Following on from Can-Am’s continuing success at the ISDT, they launched their new Qualifier model, a purpose made enduro bike that replaced the trail bike TnT. The bike was generally similar to the MX-3, but featured a detuned Rotax engine, mainly through the use of a different rotary value that focused the engine on torque rather than outright power. The bike featured typical enduro type accessories such as aluminium skid plate, snail cam adjusters, quick release wheels, grab handles, leather tool pouch and centre stand. All typically found on modern bikes but quite a revolution when it was launched.
The key difference with the Qualifier was that it was a purpose designed enduro model. Whereas the TnT was really a street trail bike, the Qualifier was a machine focused on competition.
On many of the Qualifiers, the engine is identical to its MX brother’s, with only the gearing and some subtleties such as porting showing any difference. Qualifiers were typically 6 speed with MX’s having 5. Other differences are those even still found on modern enduro bikes, that is heavier flywheels and more restricted (quieter) exhausts.
On the launch of the Qualifier 3, Cycle Guide (February 1980) gushed praise: Avid endure riders like to think a lot about having the “ideal” off-road motorcycle – you know the One True Dirt Bike that can do it all.

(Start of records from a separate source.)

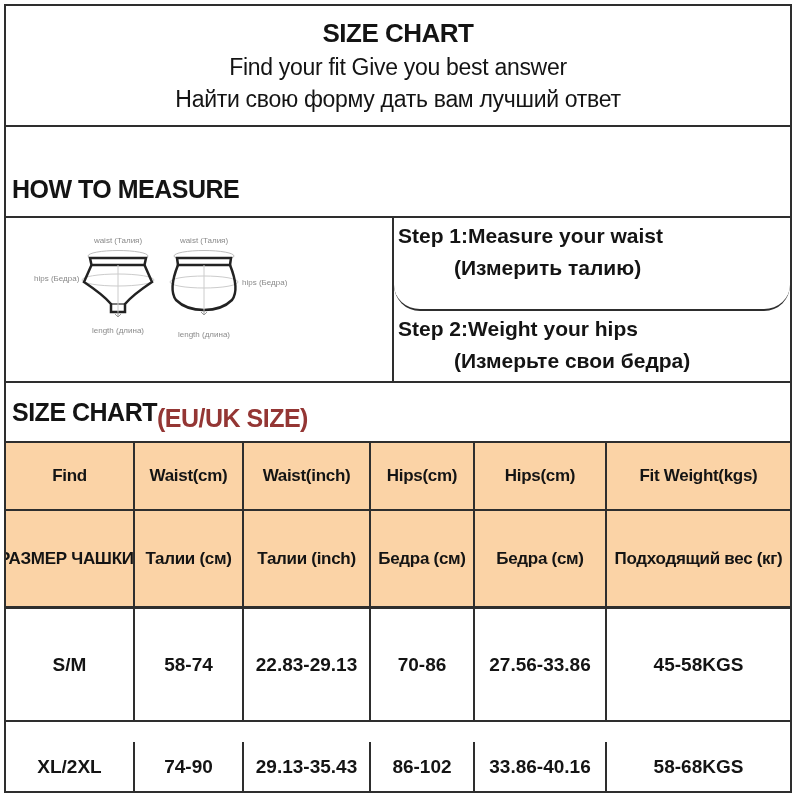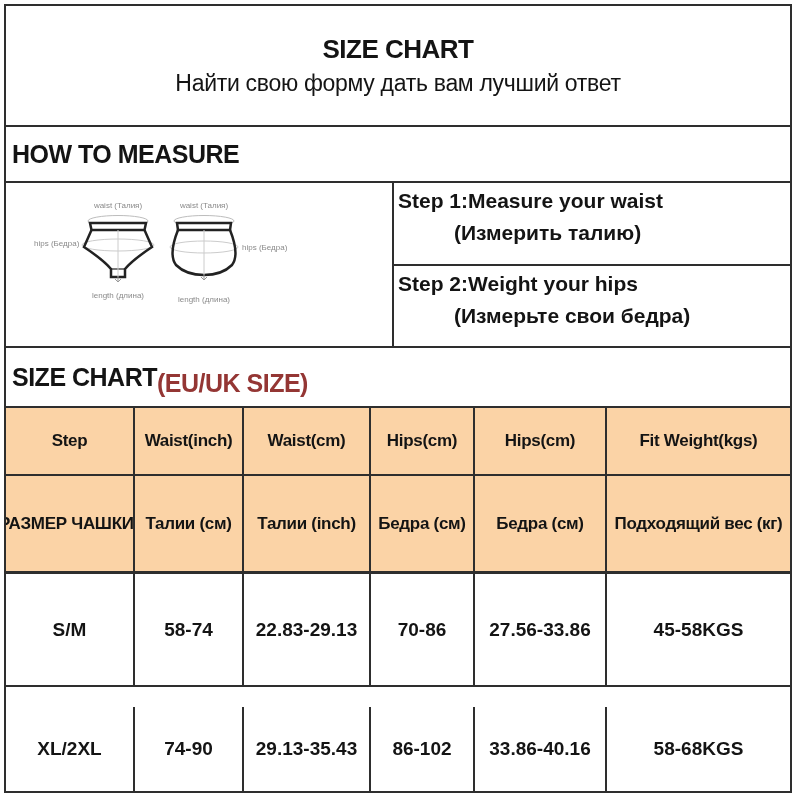--- a/index.html
+++ b/index.html
@@ -17,28 +17,28 @@
   .title-block{
     height:121px;border-bottom:2px solid #2e2e2e;box-sizing:border-box;
     display:flex;flex-direction:column;align-items:center;justify-content:center;gap:5px;
   }
   .t-main{font-size:26px;font-weight:bold;letter-spacing:-0.5px;}
   .t-sub{font-size:23px;letter-spacing:-0.3px;}
   
   .how-row{
     height:56px;border-bottom:2px solid #2e2e2e;box-sizing:border-box;
     display:flex;align-items:center;padding-left:6px;
-    font-size:25px;font-weight:bold;letter-spacing:-0.5px;
+    font-size:25px;font-weight:bold;letter-spacing:-0.5px;margin-top:35px;
   }
   
   .measure{height:165px;border-bottom:2px solid #2e2e2e;box-sizing:border-box;display:flex;padding-left:20px;}
   .measure-left{width:366px;position:relative;}
   .measure-right{flex:1;border-left:2px solid #2e2e2e;display:flex;flex-direction:column;}
   .step{box-sizing:border-box;padding:2px 4px 0 4px;font-size:21px;font-weight:bold;line-height:1.5;}
-  .step1{height:83px;border-bottom:2px solid #2e2e2e;}
+  .step1{height:93px;border-bottom:2px solid #2e2e2e;border-radius:26px;}
   .step2{flex:1;}
   .step .ru{padding-left:56px;}
   
   .dlabel{position:absolute;font-size:8px;color:#8a8a8a;white-space:nowrap;text-align:center;}
   .dsvg{position:absolute;}
   
   .size-heading{
     height:60px;border-bottom:2px solid #2e2e2e;box-sizing:border-box;
     display:flex;align-items:center;padding-left:6px;
     font-size:25px;font-weight:bold;letter-spacing:-0.5px;
@@ -64,20 +64,21 @@
   .clip{overflow:hidden;white-space:nowrap;justify-content:flex-start;}
   .clip span{margin-left:-7px;}
 </style>
 </head>
 <body>
 
 <div class="frame">
 
   <div class="title-block">
     <div class="t-main">SIZE CHART</div>
+    <div class="t-sub">Find your fit Give you best answer</div>
     <div class="t-sub">Найти свою форму дать вам лучший ответ</div>
   </div>
 
   <div class="how-row">HOW TO MEASURE</div>
 
   <div class="measure">
     <div class="measure-left">
 
       <div class="dlabel" style="left:52px;top:18px;width:80px;">waist (Талия)</div>
       <div class="dlabel" style="left:8px;top:56px;">hips (Бедра)</div>
@@ -119,23 +120,23 @@
     </div>
   </div>
 
   <div class="size-heading">
     <span>SIZE CHART</span>
       <span class="red">(EU/UK SIZE)</span>
   </div>
 
   <div class="stable">
 
-    <div class="cell peach th">Step</div>
+    <div class="cell peach th">Find</div>
+    <div class="cell peach th">Waist(cm)</div>
     <div class="cell peach th">Waist(inch)</div>
-    <div class="cell peach th">Waist(cm)</div>
     <div class="cell peach th">Hips(cm)</div>
     <div class="cell peach th">Hips(cm)</div>
     <div class="cell peach th lastcol">Fit  Weight(kgs)</div>
 
     <div class="cell peach th hdr2 clip">
         <span>РАЗМЕР ЧАШКИ</span>
       </div>
     <div class="cell peach th hdr2">Талии (см)</div>
     <div class="cell peach th hdr2">Талии (inch)</div>
     <div class="cell peach th hdr2">Бедра (см)</div>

They conjure images of a rugged, lightweight chassis that manoeuvres with agility at the bottom of first gear yet handles with stability at the top of sixth. And it’s powered by a very satile engine that plonks through the very slow as well as it berserks through the very fast. But, you see, that’s not a fantasy at all. These parameters pretty much define Can-AMs 250 Qualifier III, a specialised endure /ISDT bike performs as though some of these dream images had served as it’s blueprints.
High praise from the bike press indeed.